We also measured and ordered new stainless wire rope and hardware for the rigging. Our rig was last rebuilt 20 years ago using Norseman brand mechanical terminals. These fittings allow a handy person to service their own rigging at sea if necessary without any special equipment. In theory, all we needed to do to make new rigging was to replace the stainless wire and small Norseman cones that are key to the mechanical fittings. After scouring the internet it became clear that the Norseman cones could no longer be found since the company was out of business. It’s probably best I didn’t have time to dwell on the fact that the pricetag for re-rigging jumped up by almost $1000 because we had to change over to all new Hayn Hi-Mod terminals and turn buckles These fittings are really well made and, in the end, they helped our overall confidence in the integrity of the rig, but at the time it seemed like a serious defeat.

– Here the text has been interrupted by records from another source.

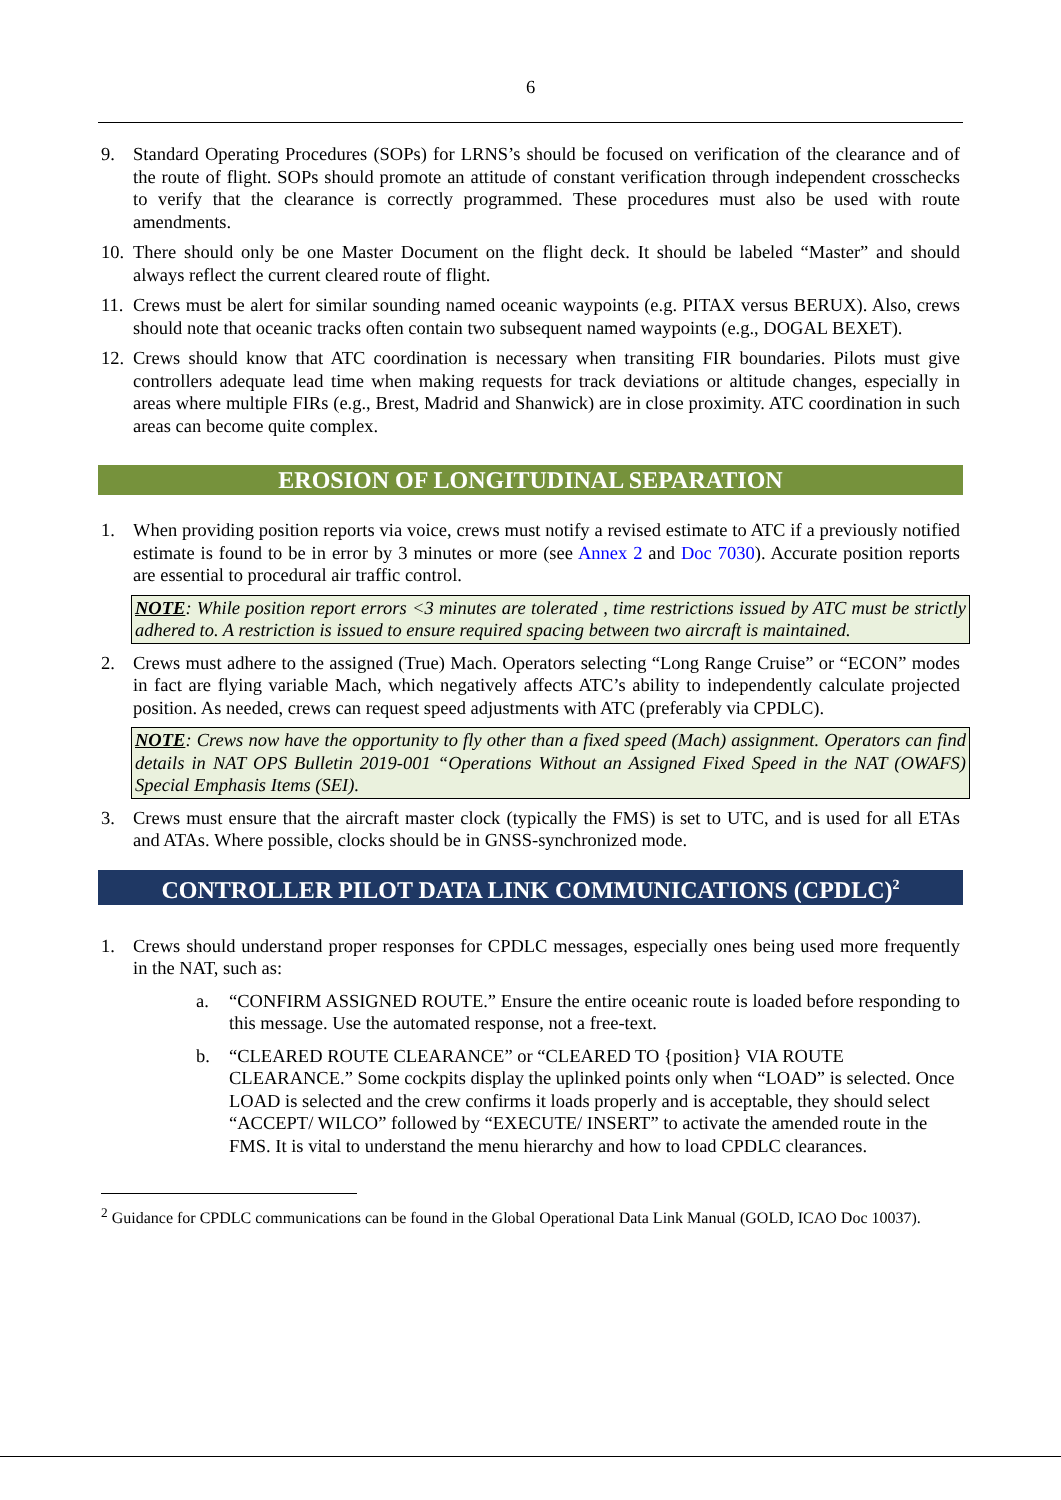6
9. Standard Operating Procedures (SOPs) for LRNS’s should be focused on verification of the clearance and of the route of flight. SOPs should promote an attitude of constant verification through independent crosschecks to verify that the clearance is correctly programmed. These procedures must also be used with route amendments.
10. There should only be one Master Document on the flight deck. It should be labeled “Master” and should always reflect the current cleared route of flight.
11. Crews must be alert for similar sounding named oceanic waypoints (e.g. PITAX versus BERUX). Also, crews should note that oceanic tracks often contain two subsequent named waypoints (e.g., DOGAL BEXET).
12. Crews should know that ATC coordination is necessary when transiting FIR boundaries. Pilots must give controllers adequate lead time when making requests for track deviations or altitude changes, especially in areas where multiple FIRs (e.g., Brest, Madrid and Shanwick) are in close proximity. ATC coordination in such areas can become quite complex.
EROSION OF LONGITUDINAL SEPARATION
1. When providing position reports via voice, crews must notify a revised estimate to ATC if a previously notified estimate is found to be in error by 3 minutes or more (see Annex 2 and Doc 7030). Accurate position reports are essential to procedural air traffic control.
NOTE: While position report errors <3 minutes are tolerated , time restrictions issued by ATC must be strictly adhered to. A restriction is issued to ensure required spacing between two aircraft is maintained.
2. Crews must adhere to the assigned (True) Mach. Operators selecting “Long Range Cruise” or “ECON” modes in fact are flying variable Mach, which negatively affects ATC’s ability to independently calculate projected position. As needed, crews can request speed adjustments with ATC (preferably via CPDLC).
NOTE: Crews now have the opportunity to fly other than a fixed speed (Mach) assignment. Operators can find details in NAT OPS Bulletin 2019-001 “Operations Without an Assigned Fixed Speed in the NAT (OWAFS) Special Emphasis Items (SEI).
3. Crews must ensure that the aircraft master clock (typically the FMS) is set to UTC, and is used for all ETAs and ATAs. Where possible, clocks should be in GNSS-synchronized mode.
CONTROLLER PILOT DATA LINK COMMUNICATIONS (CPDLC)<sup>2</sup>
1. Crews should understand proper responses for CPDLC messages, especially ones being used more frequently in the NAT, such as:
a. “CONFIRM ASSIGNED ROUTE.” Ensure the entire oceanic route is loaded before responding to this message. Use the automated response, not a free-text.
b. “CLEARED ROUTE CLEARANCE” or “CLEARED TO {position} VIA ROUTE CLEARANCE.” Some cockpits display the uplinked points only when “LOAD” is selected. Once LOAD is selected and the crew confirms it loads properly and is acceptable, they should select “ACCEPT/ WILCO” followed by “EXECUTE/ INSERT” to activate the amended route in the FMS. It is vital to understand the menu hierarchy and how to load CPDLC clearances.
<sup>2</sup> Guidance for CPDLC communications can be found in the Global Operational Data Link Manual (GOLD, ICAO Doc 10037).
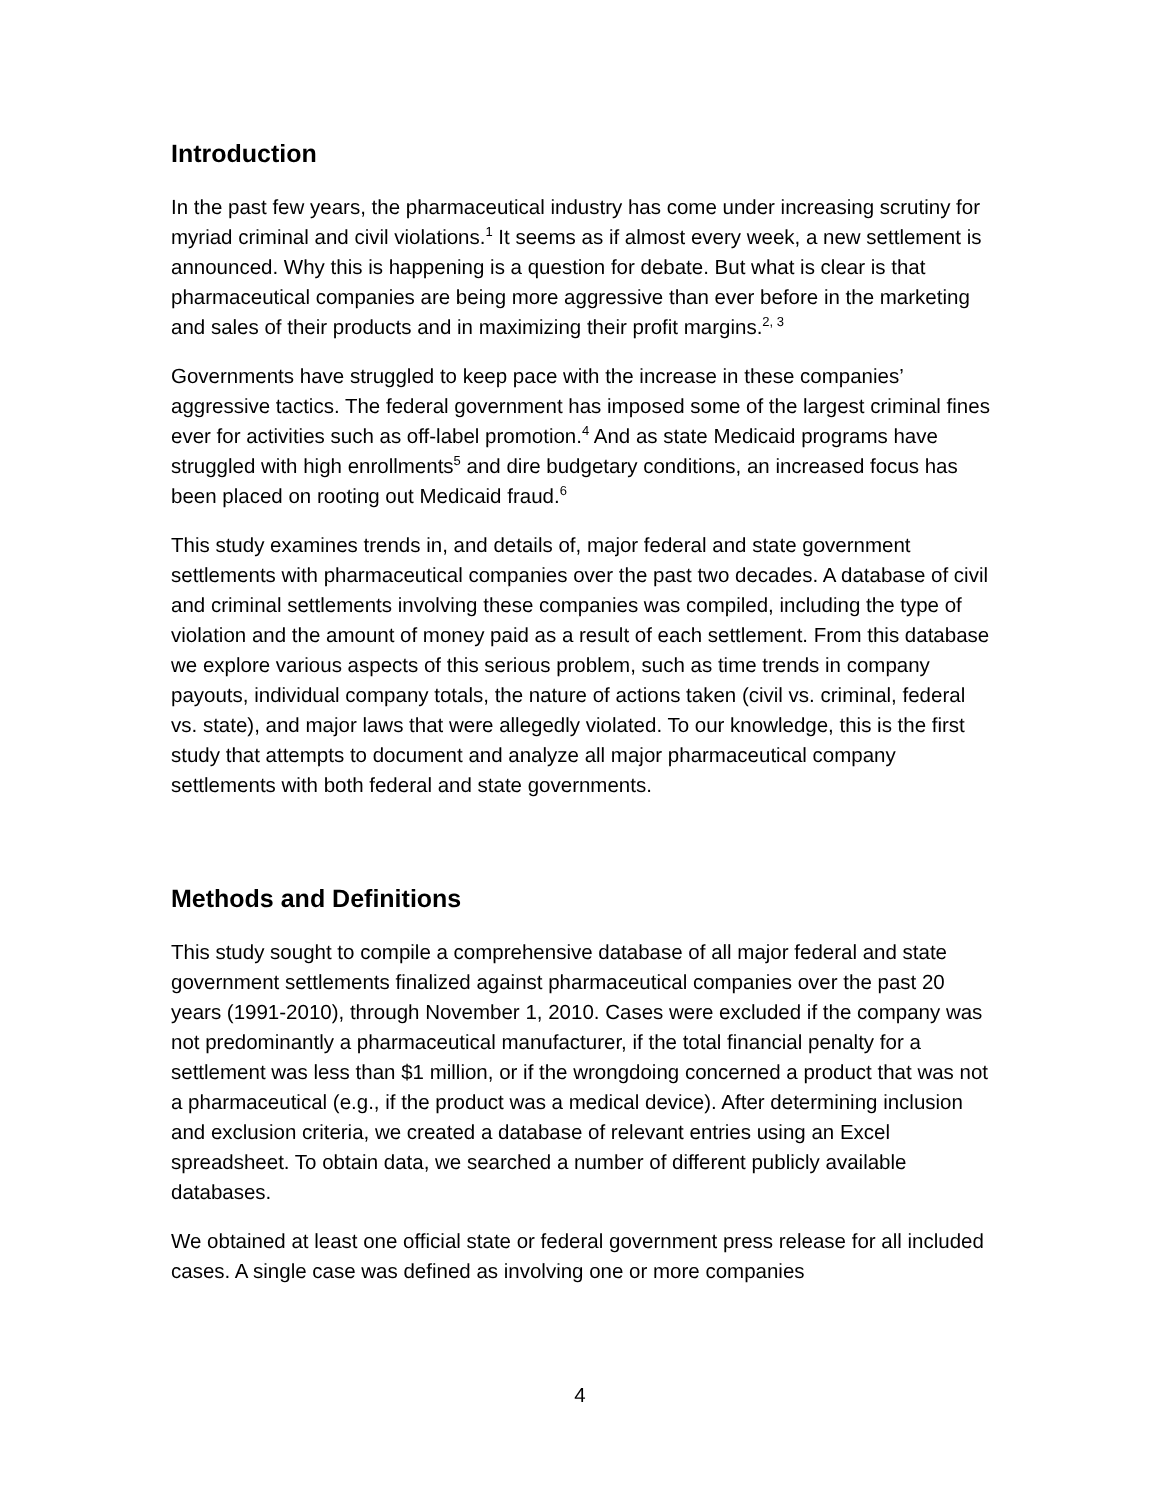Introduction
In the past few years, the pharmaceutical industry has come under increasing scrutiny for myriad criminal and civil violations.<sup>1</sup> It seems as if almost every week, a new settlement is announced. Why this is happening is a question for debate. But what is clear is that pharmaceutical companies are being more aggressive than ever before in the marketing and sales of their products and in maximizing their profit margins.<sup>2, 3</sup>
Governments have struggled to keep pace with the increase in these companies’ aggressive tactics. The federal government has imposed some of the largest criminal fines ever for activities such as off-label promotion.<sup>4</sup> And as state Medicaid programs have struggled with high enrollments<sup>5</sup> and dire budgetary conditions, an increased focus has been placed on rooting out Medicaid fraud.<sup>6</sup>
This study examines trends in, and details of, major federal and state government settlements with pharmaceutical companies over the past two decades. A database of civil and criminal settlements involving these companies was compiled, including the type of violation and the amount of money paid as a result of each settlement. From this database we explore various aspects of this serious problem, such as time trends in company payouts, individual company totals, the nature of actions taken (civil vs. criminal, federal vs. state), and major laws that were allegedly violated. To our knowledge, this is the first study that attempts to document and analyze all major pharmaceutical company settlements with both federal and state governments.
Methods and Definitions
This study sought to compile a comprehensive database of all major federal and state government settlements finalized against pharmaceutical companies over the past 20 years (1991-2010), through November 1, 2010. Cases were excluded if the company was not predominantly a pharmaceutical manufacturer, if the total financial penalty for a settlement was less than $1 million, or if the wrongdoing concerned a product that was not a pharmaceutical (e.g., if the product was a medical device). After determining inclusion and exclusion criteria, we created a database of relevant entries using an Excel spreadsheet. To obtain data, we searched a number of different publicly available databases.
We obtained at least one official state or federal government press release for all included cases. A single case was defined as involving one or more companies
4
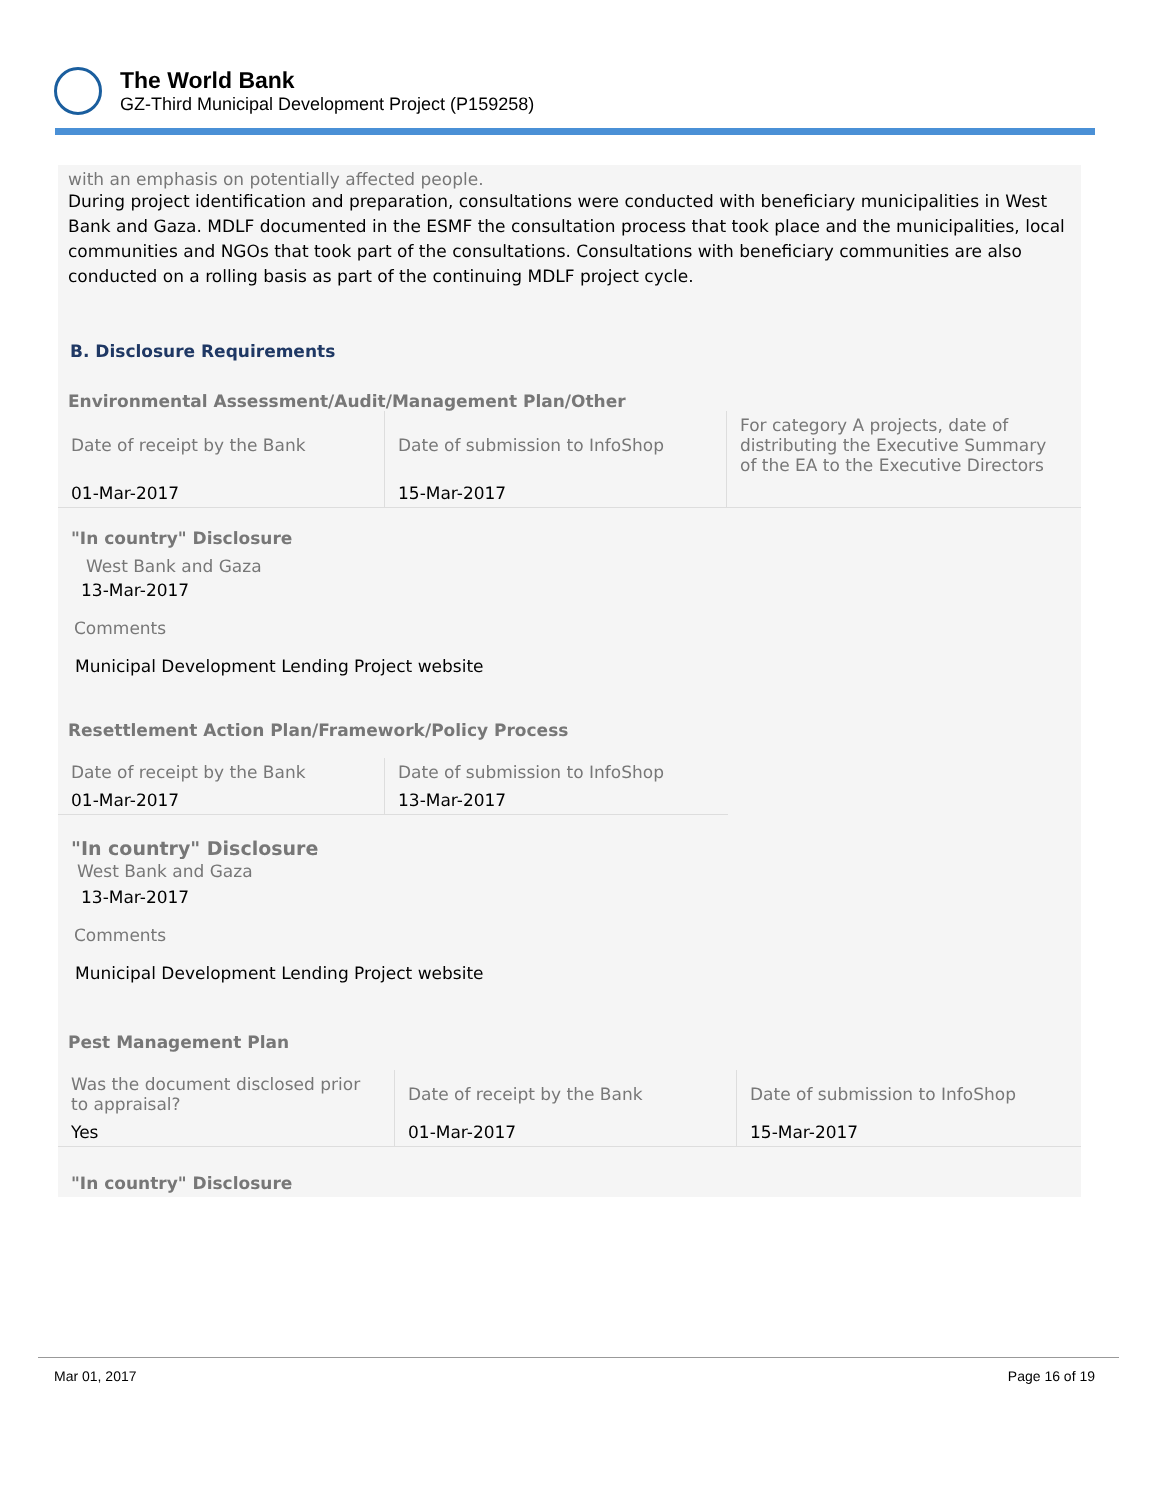The World Bank
GZ-Third Municipal Development Project (P159258)
with an emphasis on potentially affected people.
During project identification and preparation, consultations were conducted with beneficiary municipalities in West Bank and Gaza. MDLF documented in the ESMF the consultation process that took place and the municipalities, local communities and NGOs that took part of the consultations. Consultations with beneficiary communities are also conducted on a rolling basis as part of the continuing MDLF project cycle.
B. Disclosure Requirements
Environmental Assessment/Audit/Management Plan/Other
| Date of receipt by the Bank | Date of submission to InfoShop | For category A projects, date of distributing the Executive Summary of the EA to the Executive Directors |
| 01-Mar-2017 | 15-Mar-2017 | |
"In country" Disclosure
West Bank and Gaza
13-Mar-2017
Comments
Municipal Development Lending Project website
Resettlement Action Plan/Framework/Policy Process
| Date of receipt by the Bank | Date of submission to InfoShop |
| 01-Mar-2017 | 13-Mar-2017 |
"In country" Disclosure
West Bank and Gaza
13-Mar-2017
Comments
Municipal Development Lending Project website
Pest Management Plan
| Was the document disclosed prior to appraisal? | Date of receipt by the Bank | Date of submission to InfoShop |
| Yes | 01-Mar-2017 | 15-Mar-2017 |
"In country" Disclosure
Mar 01, 2017 Page 16 of 19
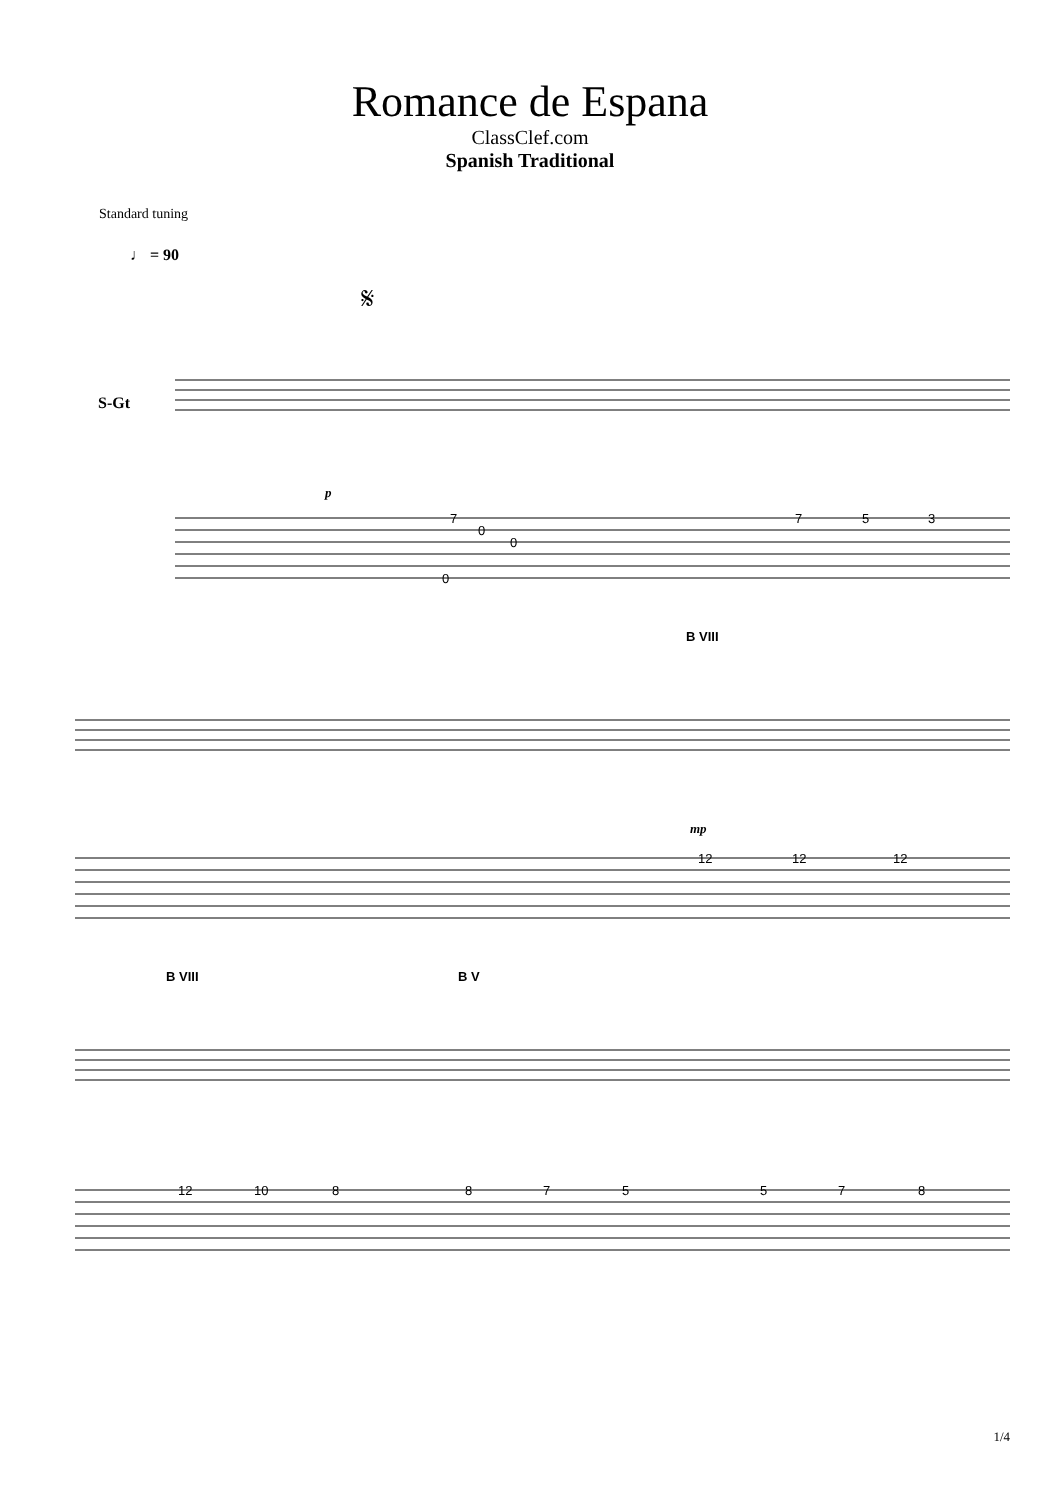Romance de Espana
ClassClef.com
Spanish Traditional
Standard tuning
♩ = 90
S-Gt
𝄋
7
0
0
0
7
5
3
B VIII
12
12
12
B VIII
B V
12
10
8
8
7
5
5
7
8
mp
p
1/4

By the end of September, we were cutting wire rope and making up new rigging; my head abuzz from the stress of long days and the unrelenting parade of seemingly impossible tasks and complex planning. Carefully re-tapping hundreds of holes in the spars and re-bedding every piece of hardware took forever, but had to be done before we could raise the mast and make Batu a sailboat again, rather than the very slow powerboat she had apparently become. One of the last re-rigging tasks was to pull the new forestay through the furler using the old forestay wire and some very thin splicing tape. We set to this task in the twilight hours the evening before the crane was scheduled to re-step the mast. We gently eased the splice through knowing that failure would mean a serious debacle, and a significant delay. With no warning, 80% of the way through, the splice
e let go and we realized the rig would not go up in the morning. At that moment, it was a huge defeat. The only scant advice available online was to NEVER let this happen. Not a lot of sleep was had (again) as I stressed about our possible options. In the morning we attacked the problem with a fresh set of eyes, and the help of our friend Steve, an experienced sailor and cruiser. We drilled out the rivets in the forestay where the splice had broken, and after many, many attempts, managed to fish a metal tape to that point, splice the fish tape into the wire and pull it through the rest of the way. A few rivets later and we were back in business, feeling like we could overcome any obstacle! The next day we stepped the mast with help from many friends both old and new. It was a real high point! Little did we know this up and down experience was just a bit of foreplay to ready us for cruising.